Mission Statement
The Department of Theatre & Dance develops creative citizens who pursue multiple ways to know and articulate truths about the world through the study and practice of performance. The curriculum melds intensive studio training and substantive critical analysis in the liberal arts tradition.
The departmental production season affords further opportunities for embodied application of artmaking in the public arena. We aim to produce flexible, rigorous artist-thinkers who can contribute to the greater good. Our course offerings and productions embrace diverse aesthetic forms drawn from various performance techniques, historical eras, and cultural traditions.
Collaboration is our core value and the foundation of the program. Faculty, staff, and students join together to create a spirited department characterized by trust, personal responsibility, healthy risk-taking, and mutual respect. Ultimately, the department equips students with the intellectual, artistic, and interpersonal skills to comprehend and adapt to a changing world and in turn remake it as independent thinkers, citizens, and creators.
Learning Goals
Students should:
- Investigate the functions and value of performances in human life by making performances and by studying them.
- Create meaningful and vivid performances using a variety of generative artistic processes.
- Analyze performances in cultural and historical context using a range of contemporary scholarly methods.

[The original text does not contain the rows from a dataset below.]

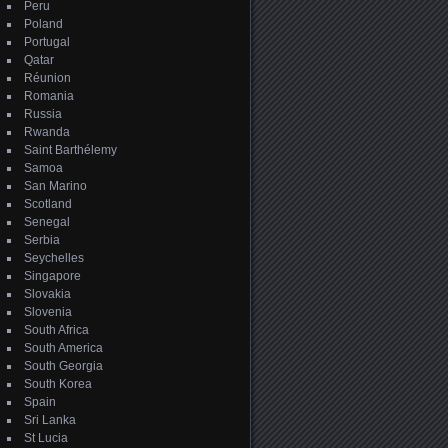
Peru
Poland
Portugal
Qatar
Réunion
Romania
Russia
Rwanda
Saint Barthélemy
Samoa
San Marino
Scotland
Senegal
Serbia
Seychelles
Singapore
Slovakia
Slovenia
South Africa
South America
South Georgia
South Korea
Spain
Sri Lanka
St Lucia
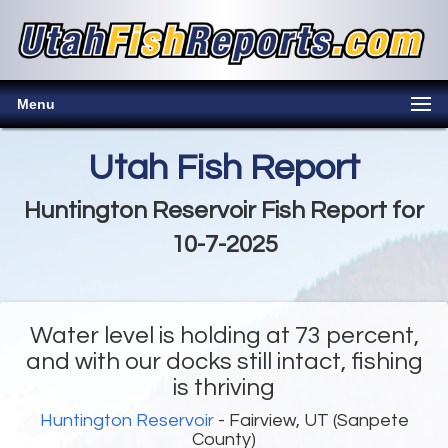
Menu
Utah Fish Report
Huntington Reservoir Fish Report for
10-7-2025
Water level is holding at 73 percent,
and with our docks still intact, fishing
is thriving
Huntington Reservoir
- Fairview, UT (Sanpete
County)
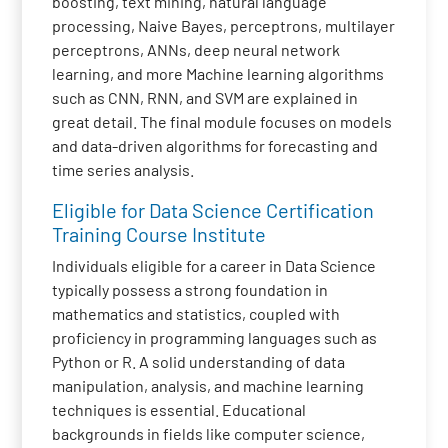
boosting, text mining, natural language
processing, Naive Bayes, perceptrons, multilayer
perceptrons, ANNs, deep neural network
learning, and more Machine learning algorithms
such as CNN, RNN, and SVM are explained in
great detail. The final module focuses on models
and data-driven algorithms for forecasting and
time series analysis.
Eligible for Data Science Certification
Training Course Institute
Individuals eligible for a career in Data Science
typically possess a strong foundation in
mathematics and statistics, coupled with
proficiency in programming languages such as
Python or R. A solid understanding of data
manipulation, analysis, and machine learning
techniques is essential. Educational
backgrounds in fields like computer science,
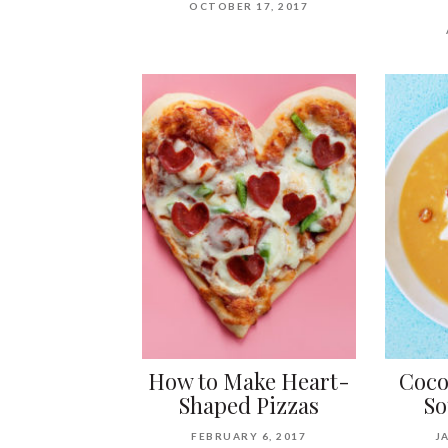
OCTOBER 17, 2017
How to Make Heart-
Coco
Shaped Pizzas
So
FEBRUARY 6, 2017
J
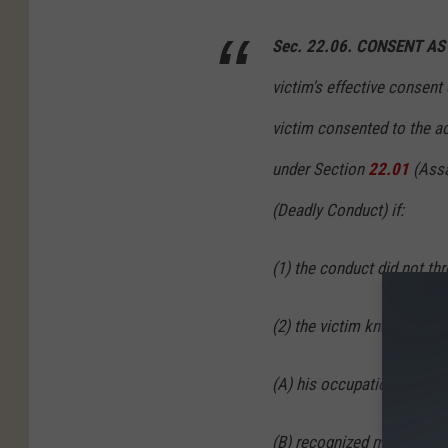
Sec. 22.06. CONSENT A
victim's effective consent 
victim consented to the ac
under Section
22.01
(Assa
(Deadly Conduct) if:
(1) the conduct did not thre
(2) the victim knew the co
(A) his occupation;
(B) recognized medical tre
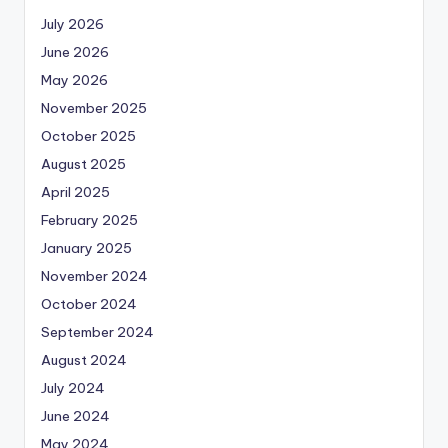
July 2026
June 2026
May 2026
November 2025
October 2025
August 2025
April 2025
February 2025
January 2025
November 2024
October 2024
September 2024
August 2024
July 2024
June 2024
May 2024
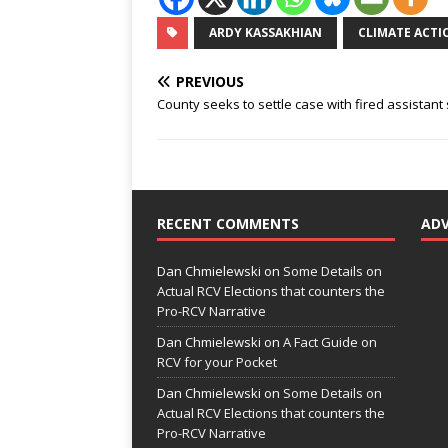
ARDY KASSAKHIAN
CLIMATE ACT
PREVIOUS
County seeks to settle case with fired assistant 
RECENT COMMENTS
AD
Dan Chmielewski
on
Some Details on
Actual RCV Elections that counters the
Pro-RCV Narrative
Dan Chmielewski
on
A Fact Guide on
RCV for your Pocket
Dan Chmielewski
on
Some Details on
Actual RCV Elections that counters the
Pro-RCV Narrative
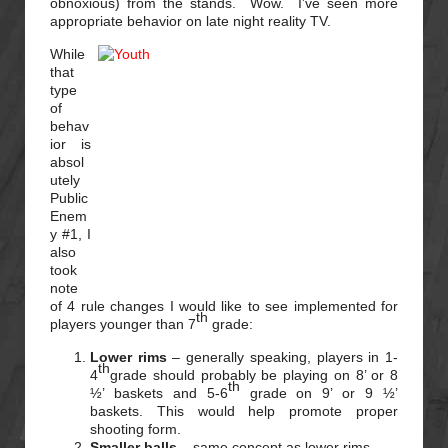
obnoxious) from the stands. Wow. I’ve seen more
appropriate behavior on late night reality TV.
While
that
type
of
behav
ior is
absol
utely
Public
Enem
y #1, I
also
took
note
of 4 rule changes I would like to see implemented for
th
players younger than 7
grade:
Lower rims
– generally speaking, players in 1-
th
4
grade should probably be playing on 8’ or 8
th
½’ baskets and 5-6
grade on 9’ or 9 ½’
baskets. This would help promote proper
shooting form.
Smaller balls
– same concept as lower rims.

- Integrate embodied and scholarly/analytic approaches to performance.
- Make artistic choices informed by conceptual understanding and practical training.

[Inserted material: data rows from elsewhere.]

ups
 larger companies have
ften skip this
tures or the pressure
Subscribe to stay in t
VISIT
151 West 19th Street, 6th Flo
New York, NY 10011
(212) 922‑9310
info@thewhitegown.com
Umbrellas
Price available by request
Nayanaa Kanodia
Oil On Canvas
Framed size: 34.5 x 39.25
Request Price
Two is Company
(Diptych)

- Exhibit a rigorous work ethic grounded in a productive approach to collaboration.
- Develop a personal yet self-reflective voice, expressed in artistic and scholarly/analytic modes.
- Discern their individual contribution to the performing arts as producers, advocates, critics, and consumers of culture.
- Write creatively and cogently about performances.
- Cultivate an informed artistic point-of-view sharpened by the integration of knowledge about theatrical performance with insight derived from interdisciplinary connections within the broad liberal arts framework.